**TO DO**: Transcribe every entry word for word, leaving out all images.

═══ DATASET RECORDS ═══

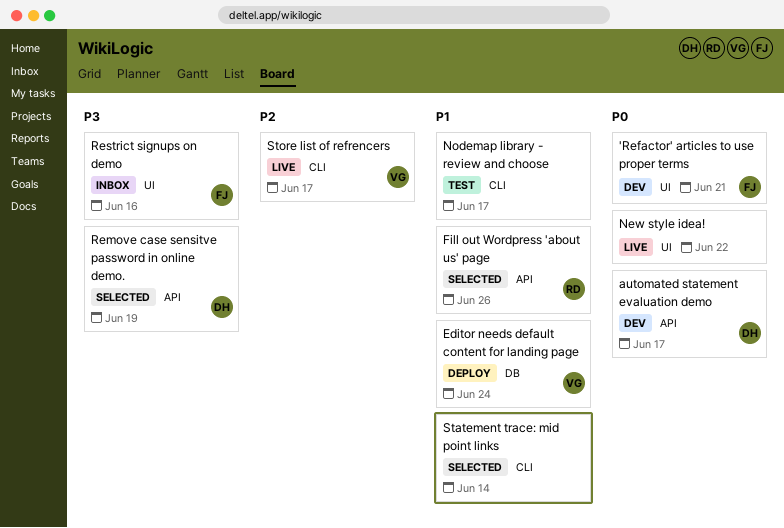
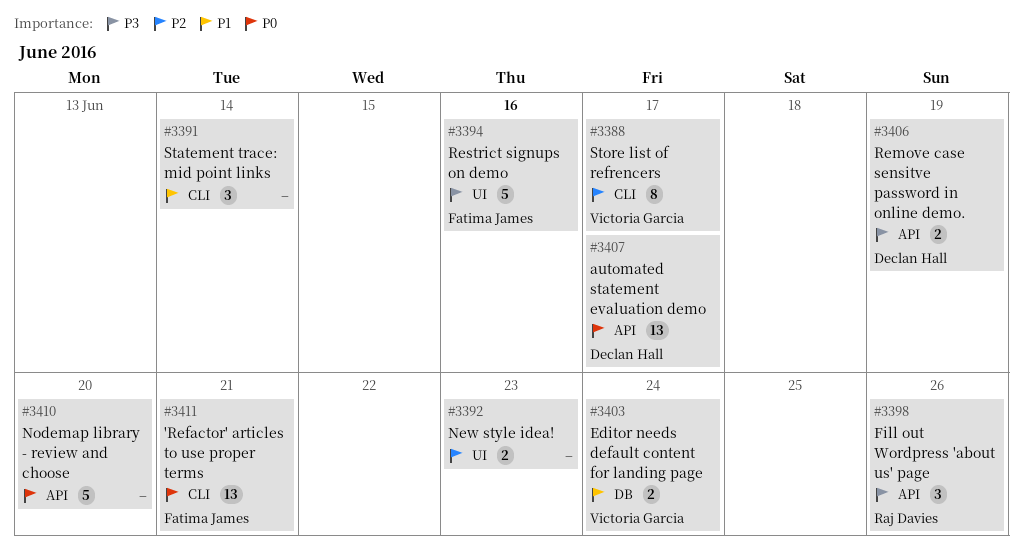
'Refactor' articles to use proper terms, label: UI -> CLI
Fill out Wordpress 'about us' page, priority: P1 -> P3
New style idea!, priority: P0 -> P2
New style idea!, due: Jun 22 -> Jun 23
Nodemap library - review and choose, priority: P1 -> P0
Nodemap library - review and choose, label: CLI -> API
Nodemap library - review and choose, due: Jun 17 -> Jun 20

═══

**COMPLETED EXERCISE**:
'Refactor' articles to use proper terms, label: UI -> CLI
Fill out Wordpress 'about us' page, priority: P1 -> P3
New style idea!, priority: P0 -> P2
New style idea!, due: Jun 22 -> Jun 23
Nodemap library - review and choose, priority: P1 -> P0
Nodemap library - review and choose, label: CLI -> API
Nodemap library - review and choose, due: Jun 17 -> Jun 20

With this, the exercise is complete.